This generation has been an interesting one for JRPGs, to say the least. It has really split the JRPG fanbase into those have held the traditional style very close to heart and those who have loved the new direction some games, like Final Fantasy XIII, have taken the genre. However, Level-5 and Studio Ghibli teamed up in what could only be described as a dream team collaboration to appease both sides of the fanbase. I’m not even going to beat around the bush in saying that the result was one of the best JRPGs of the last decade. What makes it so great though?
The story of Ni No Kuni is, well, what you would expect when you combine the minds of Studio Ghibli and Level-5. You play as Oliver, a small child who has lost his mother and is now abandoned in the world. However, on the night his mother passes, his tears reawaken a fairy that had been hidden in the form of his doll. Upon his reawakening, Drippy, the fairy, helps you unlock your wizard powers and then, pretty quickly, you are whisked away to an alternate world of magic and monsters. All of this is done for a simple reason, so that you can save your mother’s “soul mate” (person in the alternate world that “shares” your mother’s soul) in the hopes of bringing back your mother.
Once you arrive in this strange, new world it isn’t long until you realize that something isn’t right. An evil wizard known as the Dark Djinn has made many, many people throughout the world “broken hearted” which means that pieces of their heart are missing, but not literal pieces, pieces like Hope, Love, Courage, and so on. If you want to have any hope of defeating the Dark Djinn, the save the world and in turn save your mother’s soul mate, you’ll have to go from kingdom to kingdom, restoring the hearts of those who have had their’s broken.
The game’s overall feel, as you would expect, is almost like Dragon Quest meets Studio Ghibli. There is a big, expansive overworld, reminiscent of Dragon Quest VIII, with many different towns and dungeons to explore. Enemy encounters are handled similar to Blue Dragon and Dragon Quest IX, with enemies appearing in the world and battles occurring when you walk into them. Musically, there is a very epic and grand feel to the whole game. Sadly, while the music is downright amazing, it doesn’t really stick with you; it’s recognizable but not memorable.
One of my favorite aspects of the game is easily the battle system. Its a completely real time battle system with your companions acting on their own based upon tactics that you choose. The arena is a completely 3D plane and its not just a rush ‘n’ attack type of fight style. You fight with monsters (familiars) that you capture throughout the game and train up like Pokemon. There are magic based creatures, heavy creatures and agile creatures. Elements also play a huge part in the fights. Its truly like if you were to bring Pokemon into a completely 3D battle engine. Sadly, there is no attack called Fly.
There are also a plethora of side quests in the game. Some boil down to delivery quests but there are also hunts that are reminiscent of Final Fantasy XII. By the time you beat the game, you can easily have most of the quest done. However, upon beating the final boss, you unlock more hunts that are, mostly, powered up forms of the game’s earlier bosses which are a blast to fight. Once you finish all of the newly unlocked hunts, you get to fight the Ultimate Boss of the game and trust me, he is no cake walk.
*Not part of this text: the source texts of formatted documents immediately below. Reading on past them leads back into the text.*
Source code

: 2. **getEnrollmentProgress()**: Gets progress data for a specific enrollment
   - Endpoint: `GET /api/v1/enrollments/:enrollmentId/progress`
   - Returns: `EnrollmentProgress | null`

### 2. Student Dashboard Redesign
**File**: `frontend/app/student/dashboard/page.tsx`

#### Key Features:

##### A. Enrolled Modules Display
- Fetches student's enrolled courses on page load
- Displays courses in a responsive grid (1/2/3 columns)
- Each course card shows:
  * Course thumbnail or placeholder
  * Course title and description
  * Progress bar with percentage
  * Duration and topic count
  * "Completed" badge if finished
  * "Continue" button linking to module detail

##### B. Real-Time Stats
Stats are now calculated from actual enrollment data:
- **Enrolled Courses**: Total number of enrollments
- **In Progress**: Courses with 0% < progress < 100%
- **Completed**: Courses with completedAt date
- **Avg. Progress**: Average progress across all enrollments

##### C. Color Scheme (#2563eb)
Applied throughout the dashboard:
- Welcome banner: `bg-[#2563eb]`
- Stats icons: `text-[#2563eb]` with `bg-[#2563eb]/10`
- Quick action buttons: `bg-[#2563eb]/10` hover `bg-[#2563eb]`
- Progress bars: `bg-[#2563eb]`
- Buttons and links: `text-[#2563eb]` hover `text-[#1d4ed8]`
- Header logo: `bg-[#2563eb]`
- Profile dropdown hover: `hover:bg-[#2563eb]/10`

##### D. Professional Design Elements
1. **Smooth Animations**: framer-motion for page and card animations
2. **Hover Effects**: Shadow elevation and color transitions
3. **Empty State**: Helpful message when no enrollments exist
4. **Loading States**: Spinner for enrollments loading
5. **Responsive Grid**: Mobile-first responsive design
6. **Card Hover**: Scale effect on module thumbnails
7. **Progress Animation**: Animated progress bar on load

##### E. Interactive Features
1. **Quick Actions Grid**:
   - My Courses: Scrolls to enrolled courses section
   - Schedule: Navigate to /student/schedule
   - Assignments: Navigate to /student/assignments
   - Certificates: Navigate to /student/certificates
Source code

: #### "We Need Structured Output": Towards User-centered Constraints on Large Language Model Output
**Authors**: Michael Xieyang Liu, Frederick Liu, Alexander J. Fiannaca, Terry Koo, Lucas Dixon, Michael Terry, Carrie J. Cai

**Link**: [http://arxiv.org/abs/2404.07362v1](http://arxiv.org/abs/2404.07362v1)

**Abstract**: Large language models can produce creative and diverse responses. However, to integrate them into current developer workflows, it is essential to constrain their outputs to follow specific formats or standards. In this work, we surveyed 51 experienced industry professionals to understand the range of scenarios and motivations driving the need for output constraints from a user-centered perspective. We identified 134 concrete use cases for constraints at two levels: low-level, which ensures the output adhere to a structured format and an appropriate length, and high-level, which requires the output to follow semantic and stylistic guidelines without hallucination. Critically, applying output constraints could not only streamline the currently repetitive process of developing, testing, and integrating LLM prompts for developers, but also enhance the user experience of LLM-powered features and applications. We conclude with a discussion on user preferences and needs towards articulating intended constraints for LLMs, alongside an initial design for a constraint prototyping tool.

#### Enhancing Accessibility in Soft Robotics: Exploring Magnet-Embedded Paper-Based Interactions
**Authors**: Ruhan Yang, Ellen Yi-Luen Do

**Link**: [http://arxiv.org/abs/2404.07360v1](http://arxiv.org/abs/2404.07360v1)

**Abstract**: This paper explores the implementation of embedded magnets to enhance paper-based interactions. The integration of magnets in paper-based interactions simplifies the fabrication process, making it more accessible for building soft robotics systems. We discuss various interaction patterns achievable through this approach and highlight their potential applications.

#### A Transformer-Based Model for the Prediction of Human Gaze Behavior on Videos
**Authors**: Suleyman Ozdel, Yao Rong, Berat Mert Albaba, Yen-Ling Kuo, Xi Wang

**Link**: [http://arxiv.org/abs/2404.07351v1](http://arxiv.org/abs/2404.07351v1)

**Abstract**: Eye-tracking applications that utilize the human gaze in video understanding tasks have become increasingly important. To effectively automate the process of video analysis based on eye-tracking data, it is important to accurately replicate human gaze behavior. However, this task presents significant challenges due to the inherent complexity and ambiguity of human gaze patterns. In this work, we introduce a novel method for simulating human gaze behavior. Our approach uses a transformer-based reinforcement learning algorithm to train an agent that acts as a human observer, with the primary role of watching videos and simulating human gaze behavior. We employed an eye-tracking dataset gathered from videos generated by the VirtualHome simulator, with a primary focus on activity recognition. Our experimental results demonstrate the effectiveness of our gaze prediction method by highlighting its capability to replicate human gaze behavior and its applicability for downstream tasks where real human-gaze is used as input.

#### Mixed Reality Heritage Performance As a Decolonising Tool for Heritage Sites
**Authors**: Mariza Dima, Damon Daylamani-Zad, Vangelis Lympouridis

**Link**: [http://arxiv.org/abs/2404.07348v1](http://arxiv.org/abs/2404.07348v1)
Level-5 truly hit the nail on the head with this game. Ni No Kuni is a perfect example of how to make a modern JRPG that feels like a traditional one. On top of the great fusion work on their part, the game wouldn’t be the same if they hadn’t had Studio Ghibli work on it alongside them. Studio Ghibli just has some kind of magic to their work that shows through in Ni No Kuni. It is like the stars aligned ever so perfectly so that a JRPG that fans could only dream of was made.
- Great battle engine
- The creature capture system is awesome
- Fantastic art
- Amazing music
- Side quests could use a little bit more variety.